One of the major challenges and concerns to the many organisations moving business critical applications onto the cloud, is ensuring reliable delivery and quality performance of the service.
Existing and potential cloud customers have a common fear that if the cloud does not meet the service level requirements promised, there could be a detrimental impact on their business.
This is why cloud service providers, and more specifically those delivering software as a service (SaaS), focus on quality of service as a major market differentiator or competitive advantage.
Service level goals can be established and achieved by focusing on three clear metrics:
1) Availability - Maintain the availability of the service at all times.
2) Capacity - Ensure sufficient capacity to accommodate the need to scale quickly and seamlessly.
3) Response time - Guarantee user requests are completed in an acceptable time.
Lack of service availability, insufficient capacity or slow response times should all be deemed unacceptable by users. This can ultimately translate into slower market adoption at best or even loss of customers at worst. Either way, failure to meet these goals will have a significant impact on provider business and reputation.
Repeatedly, SaaS providers have learned a painful lesson by lacking a focus on their quality of service, as evidenced with recent service outages - ranging from public cases like RIM's outage last autumn, to many private unreported cases - that have left hundreds of thousands, if not millions, of paying customers without access to business critical applications.
These unfortunate experiences shed light on the risk that outages in physical infrastructure services have on quality of service.
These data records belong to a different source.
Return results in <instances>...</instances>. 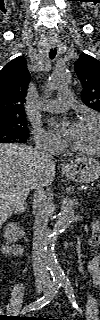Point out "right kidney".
Masks as SVG:
<instances>
[{
    "label": "right kidney",
    "instance_id": "ca27d5eb",
    "mask_svg": "<svg viewBox=\"0 0 100 320\" xmlns=\"http://www.w3.org/2000/svg\"><path fill=\"white\" fill-rule=\"evenodd\" d=\"M23 230L17 225V223L11 222L6 225L4 228L3 236L7 240L8 243H14L18 241L22 236H24ZM7 252H13L14 249L12 247H6Z\"/></svg>",
    "mask_w": 100,
    "mask_h": 320
}]
</instances>
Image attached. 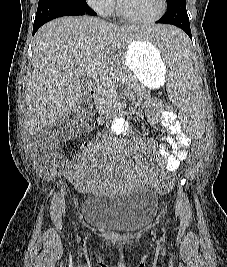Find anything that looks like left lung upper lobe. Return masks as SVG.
I'll return each mask as SVG.
<instances>
[{"mask_svg":"<svg viewBox=\"0 0 227 267\" xmlns=\"http://www.w3.org/2000/svg\"><path fill=\"white\" fill-rule=\"evenodd\" d=\"M167 1V3H169V2H180V1H185V0H166Z\"/></svg>","mask_w":227,"mask_h":267,"instance_id":"5c2ea615","label":"left lung upper lobe"}]
</instances>
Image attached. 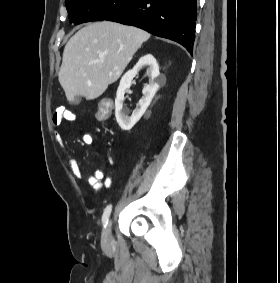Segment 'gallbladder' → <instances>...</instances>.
Wrapping results in <instances>:
<instances>
[{
	"mask_svg": "<svg viewBox=\"0 0 280 283\" xmlns=\"http://www.w3.org/2000/svg\"><path fill=\"white\" fill-rule=\"evenodd\" d=\"M80 101H81L80 96H76L75 99H74V101H73V103L77 105V104L80 103Z\"/></svg>",
	"mask_w": 280,
	"mask_h": 283,
	"instance_id": "gallbladder-1",
	"label": "gallbladder"
}]
</instances>
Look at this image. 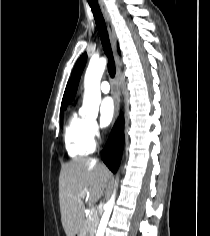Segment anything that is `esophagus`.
<instances>
[{"label": "esophagus", "mask_w": 210, "mask_h": 236, "mask_svg": "<svg viewBox=\"0 0 210 236\" xmlns=\"http://www.w3.org/2000/svg\"><path fill=\"white\" fill-rule=\"evenodd\" d=\"M101 9L107 24V29L109 32L110 40H111V46L114 54V60L116 65V81H115V120L118 118L119 115V104H120V88H121V59L117 50V37L115 28L111 22V18L109 16V13L104 6L103 3H101Z\"/></svg>", "instance_id": "34e87169"}]
</instances>
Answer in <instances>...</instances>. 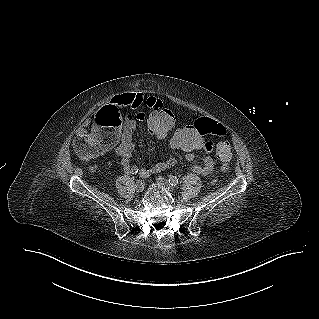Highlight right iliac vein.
<instances>
[{
    "label": "right iliac vein",
    "mask_w": 319,
    "mask_h": 319,
    "mask_svg": "<svg viewBox=\"0 0 319 319\" xmlns=\"http://www.w3.org/2000/svg\"><path fill=\"white\" fill-rule=\"evenodd\" d=\"M145 183L142 180H137L135 183L136 192H142L144 190Z\"/></svg>",
    "instance_id": "63e3f726"
}]
</instances>
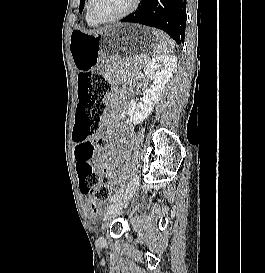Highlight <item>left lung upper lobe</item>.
<instances>
[{"instance_id":"1","label":"left lung upper lobe","mask_w":265,"mask_h":273,"mask_svg":"<svg viewBox=\"0 0 265 273\" xmlns=\"http://www.w3.org/2000/svg\"><path fill=\"white\" fill-rule=\"evenodd\" d=\"M84 3H85V0H81V3H80V7H79V12L81 13L83 8H84Z\"/></svg>"}]
</instances>
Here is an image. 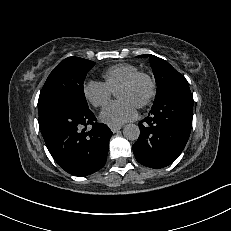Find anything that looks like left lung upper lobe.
I'll list each match as a JSON object with an SVG mask.
<instances>
[{
    "mask_svg": "<svg viewBox=\"0 0 231 231\" xmlns=\"http://www.w3.org/2000/svg\"><path fill=\"white\" fill-rule=\"evenodd\" d=\"M138 57L149 58L157 83V93L154 103L172 90L189 88V84L185 77L176 71L167 61L150 54L140 55Z\"/></svg>",
    "mask_w": 231,
    "mask_h": 231,
    "instance_id": "1",
    "label": "left lung upper lobe"
}]
</instances>
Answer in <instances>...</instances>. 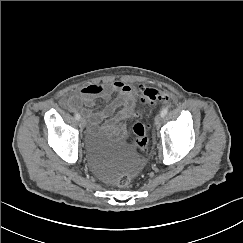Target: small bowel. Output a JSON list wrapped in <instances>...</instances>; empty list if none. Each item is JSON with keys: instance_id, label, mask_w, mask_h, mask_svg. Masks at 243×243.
I'll use <instances>...</instances> for the list:
<instances>
[{"instance_id": "obj_1", "label": "small bowel", "mask_w": 243, "mask_h": 243, "mask_svg": "<svg viewBox=\"0 0 243 243\" xmlns=\"http://www.w3.org/2000/svg\"><path fill=\"white\" fill-rule=\"evenodd\" d=\"M96 99L108 102L101 112L85 109L94 105ZM65 105L72 110H82L86 118L95 125L103 119L106 124L118 129L120 135H126V121L132 118L133 108L137 105L135 88L123 81H111L105 84H88L69 95Z\"/></svg>"}]
</instances>
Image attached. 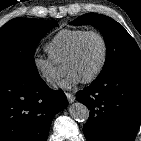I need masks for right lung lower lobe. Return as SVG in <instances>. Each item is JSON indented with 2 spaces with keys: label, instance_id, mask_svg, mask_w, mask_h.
Listing matches in <instances>:
<instances>
[{
  "label": "right lung lower lobe",
  "instance_id": "right-lung-lower-lobe-1",
  "mask_svg": "<svg viewBox=\"0 0 141 141\" xmlns=\"http://www.w3.org/2000/svg\"><path fill=\"white\" fill-rule=\"evenodd\" d=\"M67 105L39 74L0 73V141H46L53 117Z\"/></svg>",
  "mask_w": 141,
  "mask_h": 141
}]
</instances>
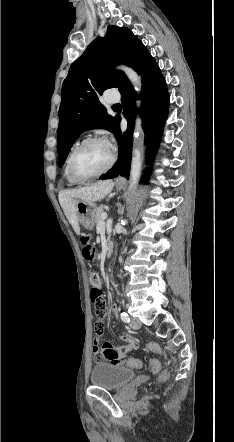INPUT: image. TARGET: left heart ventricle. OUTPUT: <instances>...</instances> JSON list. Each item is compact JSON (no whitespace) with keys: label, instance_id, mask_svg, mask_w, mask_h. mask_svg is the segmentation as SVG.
Instances as JSON below:
<instances>
[{"label":"left heart ventricle","instance_id":"b2bd125f","mask_svg":"<svg viewBox=\"0 0 234 442\" xmlns=\"http://www.w3.org/2000/svg\"><path fill=\"white\" fill-rule=\"evenodd\" d=\"M111 158L107 143H92L79 150L73 158V169L80 176H90L106 167Z\"/></svg>","mask_w":234,"mask_h":442}]
</instances>
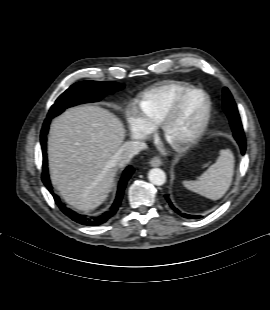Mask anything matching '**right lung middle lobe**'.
<instances>
[{
    "label": "right lung middle lobe",
    "instance_id": "1",
    "mask_svg": "<svg viewBox=\"0 0 270 310\" xmlns=\"http://www.w3.org/2000/svg\"><path fill=\"white\" fill-rule=\"evenodd\" d=\"M123 88L124 84L112 81H82L75 83L58 97L55 104L50 108L47 118H53L66 108L77 104L99 101L104 96Z\"/></svg>",
    "mask_w": 270,
    "mask_h": 310
}]
</instances>
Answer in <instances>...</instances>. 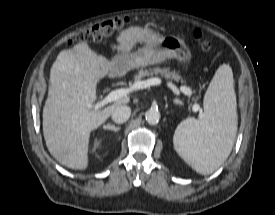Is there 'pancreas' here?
Here are the masks:
<instances>
[{"label":"pancreas","instance_id":"obj_1","mask_svg":"<svg viewBox=\"0 0 275 215\" xmlns=\"http://www.w3.org/2000/svg\"><path fill=\"white\" fill-rule=\"evenodd\" d=\"M153 75H160L161 77L165 78L166 80H173V81H181L184 83L185 81L182 79V77L179 75L176 71H170L169 68H154L150 70H143L141 69L135 76L134 80L135 82H140L144 77L153 76Z\"/></svg>","mask_w":275,"mask_h":215}]
</instances>
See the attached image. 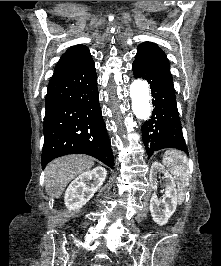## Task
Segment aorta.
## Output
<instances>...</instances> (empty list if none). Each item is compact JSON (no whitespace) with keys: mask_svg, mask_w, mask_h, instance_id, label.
<instances>
[{"mask_svg":"<svg viewBox=\"0 0 221 266\" xmlns=\"http://www.w3.org/2000/svg\"><path fill=\"white\" fill-rule=\"evenodd\" d=\"M132 100V111L139 119L146 120L151 115L150 91L146 81L134 80L129 88Z\"/></svg>","mask_w":221,"mask_h":266,"instance_id":"1","label":"aorta"}]
</instances>
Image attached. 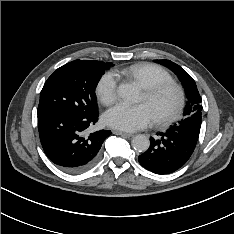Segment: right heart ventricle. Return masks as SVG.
<instances>
[{
  "mask_svg": "<svg viewBox=\"0 0 234 234\" xmlns=\"http://www.w3.org/2000/svg\"><path fill=\"white\" fill-rule=\"evenodd\" d=\"M140 84L142 88H148L161 82H172V76L162 67L151 63H138L121 71Z\"/></svg>",
  "mask_w": 234,
  "mask_h": 234,
  "instance_id": "right-heart-ventricle-1",
  "label": "right heart ventricle"
}]
</instances>
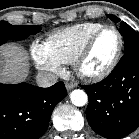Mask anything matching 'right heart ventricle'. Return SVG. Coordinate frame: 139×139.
I'll list each match as a JSON object with an SVG mask.
<instances>
[{"mask_svg":"<svg viewBox=\"0 0 139 139\" xmlns=\"http://www.w3.org/2000/svg\"><path fill=\"white\" fill-rule=\"evenodd\" d=\"M103 24L85 22L51 33L44 45L60 63L72 64L87 39Z\"/></svg>","mask_w":139,"mask_h":139,"instance_id":"e07e8e85","label":"right heart ventricle"}]
</instances>
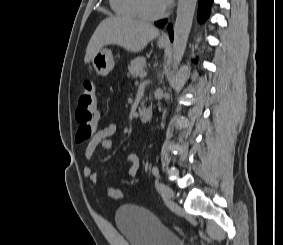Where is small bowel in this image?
Listing matches in <instances>:
<instances>
[{
	"mask_svg": "<svg viewBox=\"0 0 283 245\" xmlns=\"http://www.w3.org/2000/svg\"><path fill=\"white\" fill-rule=\"evenodd\" d=\"M117 130V123H111L105 128L99 130L84 148V158L87 161L92 160L97 147H101L105 150L111 149L113 145L112 137ZM124 163H129V167L124 170V173L129 175L130 177H135L138 174L140 168V157L135 153H130L124 158ZM83 175L95 185L99 184L100 182L98 174L92 170L90 165H86L83 168Z\"/></svg>",
	"mask_w": 283,
	"mask_h": 245,
	"instance_id": "small-bowel-1",
	"label": "small bowel"
}]
</instances>
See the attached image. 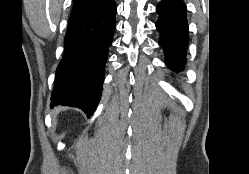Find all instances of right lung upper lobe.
I'll list each match as a JSON object with an SVG mask.
<instances>
[{"mask_svg": "<svg viewBox=\"0 0 249 174\" xmlns=\"http://www.w3.org/2000/svg\"><path fill=\"white\" fill-rule=\"evenodd\" d=\"M95 1H97V0H74L72 10L82 8L84 6H87V5L95 2Z\"/></svg>", "mask_w": 249, "mask_h": 174, "instance_id": "cb5924a9", "label": "right lung upper lobe"}]
</instances>
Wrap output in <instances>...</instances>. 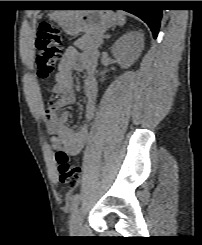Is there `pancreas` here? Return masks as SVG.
I'll use <instances>...</instances> for the list:
<instances>
[{"label":"pancreas","mask_w":202,"mask_h":245,"mask_svg":"<svg viewBox=\"0 0 202 245\" xmlns=\"http://www.w3.org/2000/svg\"><path fill=\"white\" fill-rule=\"evenodd\" d=\"M99 39L98 36L86 34L75 42V46L84 51L97 49L101 46Z\"/></svg>","instance_id":"obj_1"}]
</instances>
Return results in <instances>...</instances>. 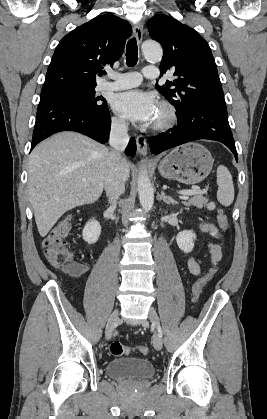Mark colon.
<instances>
[{
  "label": "colon",
  "instance_id": "1",
  "mask_svg": "<svg viewBox=\"0 0 267 419\" xmlns=\"http://www.w3.org/2000/svg\"><path fill=\"white\" fill-rule=\"evenodd\" d=\"M217 222L222 230L228 228V218L226 214L219 210L217 213ZM72 226V217L66 216L59 220L57 224L50 230L43 241V251L48 261L57 269L72 275L79 274L82 270L81 265L75 260L74 254L68 249L65 238L69 234ZM215 273V269L211 268L204 276L200 277L193 284V298L197 300L205 284ZM136 350L146 355L149 349L145 345L138 346ZM111 355L119 357L131 352L130 348L125 347L119 340H114L109 346Z\"/></svg>",
  "mask_w": 267,
  "mask_h": 419
}]
</instances>
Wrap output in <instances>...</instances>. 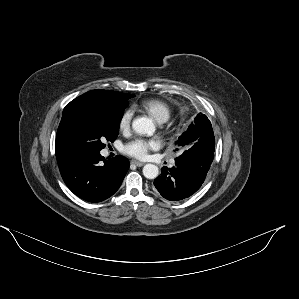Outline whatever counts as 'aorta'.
Listing matches in <instances>:
<instances>
[{
  "label": "aorta",
  "instance_id": "aorta-1",
  "mask_svg": "<svg viewBox=\"0 0 299 299\" xmlns=\"http://www.w3.org/2000/svg\"><path fill=\"white\" fill-rule=\"evenodd\" d=\"M132 128L139 135L152 136L155 132V125L152 120L147 117H139L132 123ZM159 174V169L154 164H146L143 167V175L147 179H155Z\"/></svg>",
  "mask_w": 299,
  "mask_h": 299
}]
</instances>
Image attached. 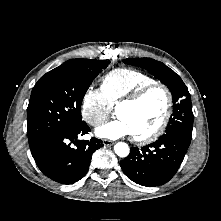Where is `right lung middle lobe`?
I'll use <instances>...</instances> for the list:
<instances>
[{"instance_id":"obj_1","label":"right lung middle lobe","mask_w":221,"mask_h":221,"mask_svg":"<svg viewBox=\"0 0 221 221\" xmlns=\"http://www.w3.org/2000/svg\"><path fill=\"white\" fill-rule=\"evenodd\" d=\"M109 63L107 60L72 59L39 79L27 108L30 148L52 134L83 122L84 95L93 79Z\"/></svg>"}]
</instances>
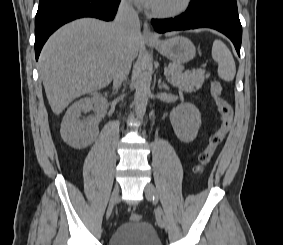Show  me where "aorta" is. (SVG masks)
<instances>
[{
    "mask_svg": "<svg viewBox=\"0 0 283 245\" xmlns=\"http://www.w3.org/2000/svg\"><path fill=\"white\" fill-rule=\"evenodd\" d=\"M150 76L146 71H142L136 81L135 90V113L137 117H143L146 112L148 97L150 94Z\"/></svg>",
    "mask_w": 283,
    "mask_h": 245,
    "instance_id": "obj_1",
    "label": "aorta"
}]
</instances>
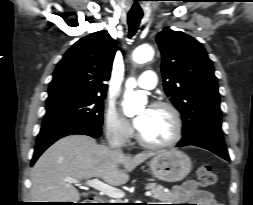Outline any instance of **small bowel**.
<instances>
[{
    "mask_svg": "<svg viewBox=\"0 0 253 205\" xmlns=\"http://www.w3.org/2000/svg\"><path fill=\"white\" fill-rule=\"evenodd\" d=\"M175 199L181 202L195 203L188 205H223L216 202L210 192L199 189L194 181H188L176 190Z\"/></svg>",
    "mask_w": 253,
    "mask_h": 205,
    "instance_id": "1",
    "label": "small bowel"
}]
</instances>
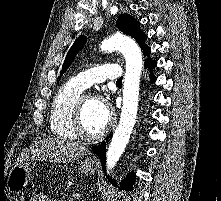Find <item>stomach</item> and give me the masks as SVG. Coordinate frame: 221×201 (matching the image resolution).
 I'll return each instance as SVG.
<instances>
[{"mask_svg": "<svg viewBox=\"0 0 221 201\" xmlns=\"http://www.w3.org/2000/svg\"><path fill=\"white\" fill-rule=\"evenodd\" d=\"M79 171L90 175L95 172V165L89 160L80 163ZM34 178V166L29 162H18L10 170L7 187L13 193L21 192Z\"/></svg>", "mask_w": 221, "mask_h": 201, "instance_id": "obj_1", "label": "stomach"}]
</instances>
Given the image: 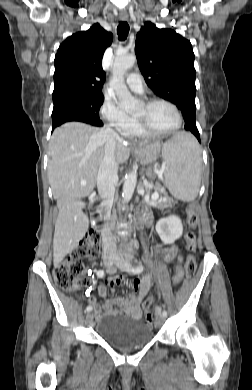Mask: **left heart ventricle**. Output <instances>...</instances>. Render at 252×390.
Listing matches in <instances>:
<instances>
[{
	"label": "left heart ventricle",
	"mask_w": 252,
	"mask_h": 390,
	"mask_svg": "<svg viewBox=\"0 0 252 390\" xmlns=\"http://www.w3.org/2000/svg\"><path fill=\"white\" fill-rule=\"evenodd\" d=\"M135 116L146 121L151 128L157 131L169 130L177 122L173 109L164 103L155 104L149 109L141 105Z\"/></svg>",
	"instance_id": "obj_1"
}]
</instances>
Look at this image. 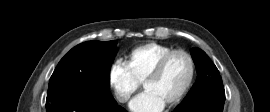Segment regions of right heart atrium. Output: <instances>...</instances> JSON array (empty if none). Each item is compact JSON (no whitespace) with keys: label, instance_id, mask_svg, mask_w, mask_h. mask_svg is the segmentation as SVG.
I'll list each match as a JSON object with an SVG mask.
<instances>
[{"label":"right heart atrium","instance_id":"right-heart-atrium-1","mask_svg":"<svg viewBox=\"0 0 270 112\" xmlns=\"http://www.w3.org/2000/svg\"><path fill=\"white\" fill-rule=\"evenodd\" d=\"M107 80L115 99L121 104L127 103L141 86V83L134 78L125 63L119 60L110 65Z\"/></svg>","mask_w":270,"mask_h":112}]
</instances>
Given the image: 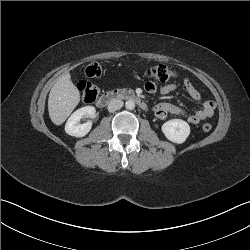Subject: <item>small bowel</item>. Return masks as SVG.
I'll use <instances>...</instances> for the list:
<instances>
[{"instance_id":"c3829d8e","label":"small bowel","mask_w":250,"mask_h":250,"mask_svg":"<svg viewBox=\"0 0 250 250\" xmlns=\"http://www.w3.org/2000/svg\"><path fill=\"white\" fill-rule=\"evenodd\" d=\"M185 89L188 95L194 100H200L201 94L200 92L193 86V84L186 79L184 81ZM178 86L176 84H166L159 88V92L161 95H168L174 92ZM157 89L156 85L153 82H147L145 84V90L148 92H155ZM216 104L212 100H206L203 102L202 107L197 110L195 113L187 114L186 111L175 104L162 102L154 106L153 111L157 118L165 119L169 114L174 115H182L186 116L187 121L191 124H198L201 121L210 118L214 114Z\"/></svg>"}]
</instances>
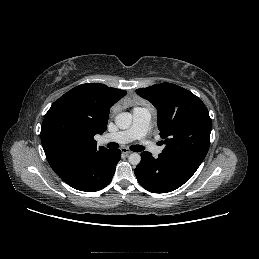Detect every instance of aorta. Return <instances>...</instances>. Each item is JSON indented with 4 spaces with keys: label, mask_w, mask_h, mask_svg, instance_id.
<instances>
[{
    "label": "aorta",
    "mask_w": 259,
    "mask_h": 259,
    "mask_svg": "<svg viewBox=\"0 0 259 259\" xmlns=\"http://www.w3.org/2000/svg\"><path fill=\"white\" fill-rule=\"evenodd\" d=\"M115 124L120 129H128L132 124V115L129 112H122L118 114L115 117ZM128 160L131 165H138L141 161V156L138 153H132L130 154Z\"/></svg>",
    "instance_id": "aorta-1"
}]
</instances>
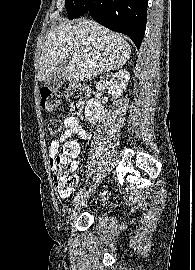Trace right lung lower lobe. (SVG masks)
I'll list each match as a JSON object with an SVG mask.
<instances>
[{
    "mask_svg": "<svg viewBox=\"0 0 195 270\" xmlns=\"http://www.w3.org/2000/svg\"><path fill=\"white\" fill-rule=\"evenodd\" d=\"M88 11L98 23L123 33L140 48L146 29L148 0H87Z\"/></svg>",
    "mask_w": 195,
    "mask_h": 270,
    "instance_id": "right-lung-lower-lobe-1",
    "label": "right lung lower lobe"
}]
</instances>
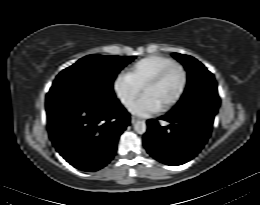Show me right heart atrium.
<instances>
[{"label": "right heart atrium", "instance_id": "obj_1", "mask_svg": "<svg viewBox=\"0 0 260 205\" xmlns=\"http://www.w3.org/2000/svg\"><path fill=\"white\" fill-rule=\"evenodd\" d=\"M114 90L119 99L126 105L130 104L138 95V89L131 86L125 77L116 79Z\"/></svg>", "mask_w": 260, "mask_h": 205}]
</instances>
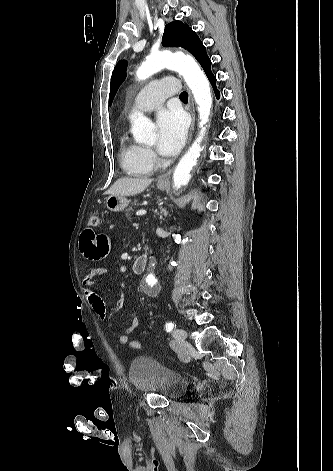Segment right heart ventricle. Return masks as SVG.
<instances>
[{
	"label": "right heart ventricle",
	"mask_w": 333,
	"mask_h": 471,
	"mask_svg": "<svg viewBox=\"0 0 333 471\" xmlns=\"http://www.w3.org/2000/svg\"><path fill=\"white\" fill-rule=\"evenodd\" d=\"M120 162L123 170L132 176H146L153 171V164L146 155V148L123 133L119 141Z\"/></svg>",
	"instance_id": "1"
}]
</instances>
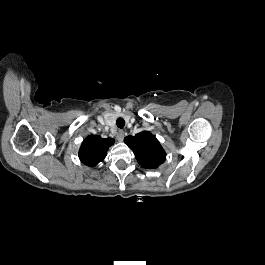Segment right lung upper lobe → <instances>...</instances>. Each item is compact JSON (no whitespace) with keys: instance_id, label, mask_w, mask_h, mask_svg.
<instances>
[{"instance_id":"cb5924a9","label":"right lung upper lobe","mask_w":265,"mask_h":265,"mask_svg":"<svg viewBox=\"0 0 265 265\" xmlns=\"http://www.w3.org/2000/svg\"><path fill=\"white\" fill-rule=\"evenodd\" d=\"M114 139H103L98 135H91L85 138L79 150L81 162L87 166H95L101 162L107 153V149L113 145Z\"/></svg>"}]
</instances>
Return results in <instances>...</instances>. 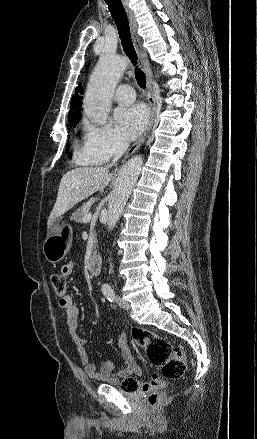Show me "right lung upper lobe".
<instances>
[{"instance_id": "right-lung-upper-lobe-1", "label": "right lung upper lobe", "mask_w": 257, "mask_h": 439, "mask_svg": "<svg viewBox=\"0 0 257 439\" xmlns=\"http://www.w3.org/2000/svg\"><path fill=\"white\" fill-rule=\"evenodd\" d=\"M82 94H83V87L81 86V84H79L75 90V94L72 96L69 113H79V110L81 108L79 99H82L81 96Z\"/></svg>"}]
</instances>
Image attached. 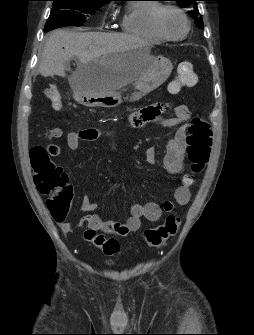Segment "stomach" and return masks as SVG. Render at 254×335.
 Masks as SVG:
<instances>
[{
    "instance_id": "stomach-1",
    "label": "stomach",
    "mask_w": 254,
    "mask_h": 335,
    "mask_svg": "<svg viewBox=\"0 0 254 335\" xmlns=\"http://www.w3.org/2000/svg\"><path fill=\"white\" fill-rule=\"evenodd\" d=\"M148 59L149 69L132 81L134 91L127 100L135 102L162 85L171 74L173 65L168 58L152 56L148 47L139 46L127 51L90 62L87 68L94 73L117 65L131 64ZM74 99L86 107L114 108L123 102L121 91L105 92L92 83L78 85L74 90Z\"/></svg>"
}]
</instances>
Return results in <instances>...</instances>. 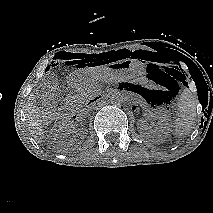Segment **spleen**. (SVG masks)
Listing matches in <instances>:
<instances>
[{
    "instance_id": "obj_1",
    "label": "spleen",
    "mask_w": 213,
    "mask_h": 213,
    "mask_svg": "<svg viewBox=\"0 0 213 213\" xmlns=\"http://www.w3.org/2000/svg\"><path fill=\"white\" fill-rule=\"evenodd\" d=\"M197 101L190 90L186 89L178 101L177 119L174 125V134L181 138L188 135L196 124Z\"/></svg>"
}]
</instances>
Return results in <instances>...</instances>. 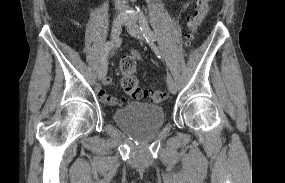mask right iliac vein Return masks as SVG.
<instances>
[{"instance_id":"right-iliac-vein-1","label":"right iliac vein","mask_w":285,"mask_h":183,"mask_svg":"<svg viewBox=\"0 0 285 183\" xmlns=\"http://www.w3.org/2000/svg\"><path fill=\"white\" fill-rule=\"evenodd\" d=\"M122 30V20L121 19H117L114 21L112 27H111V37L113 40H116ZM107 73V62L103 63L100 68L97 71V76L98 79H103L106 76Z\"/></svg>"}]
</instances>
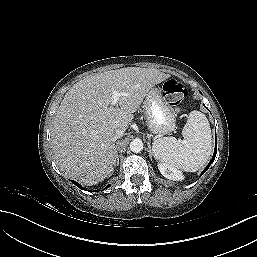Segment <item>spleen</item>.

Outages like the one suffered by RIM resulted in untold lost revenue, high levels of frustration and a loss of customer confidence and brand credibility.
Cloud computing has the potential to be the next platform of enterprise computing that at its core provides a new operational and business model for IT application delivery. With the risk and loss, come many lessons learned.
Customers moving to the cloud should do so with a keen eye on provider quality of service, specifically investing in providers that can demonstrate highly reliable and flexible infrastructures with the ability to respond quickly and smoothly to changing user demand. And for cloud service providers, to realise the promise and full potential of cloud computing will hinge on delivering seamless, uninterrupted, high quality of service to the customer.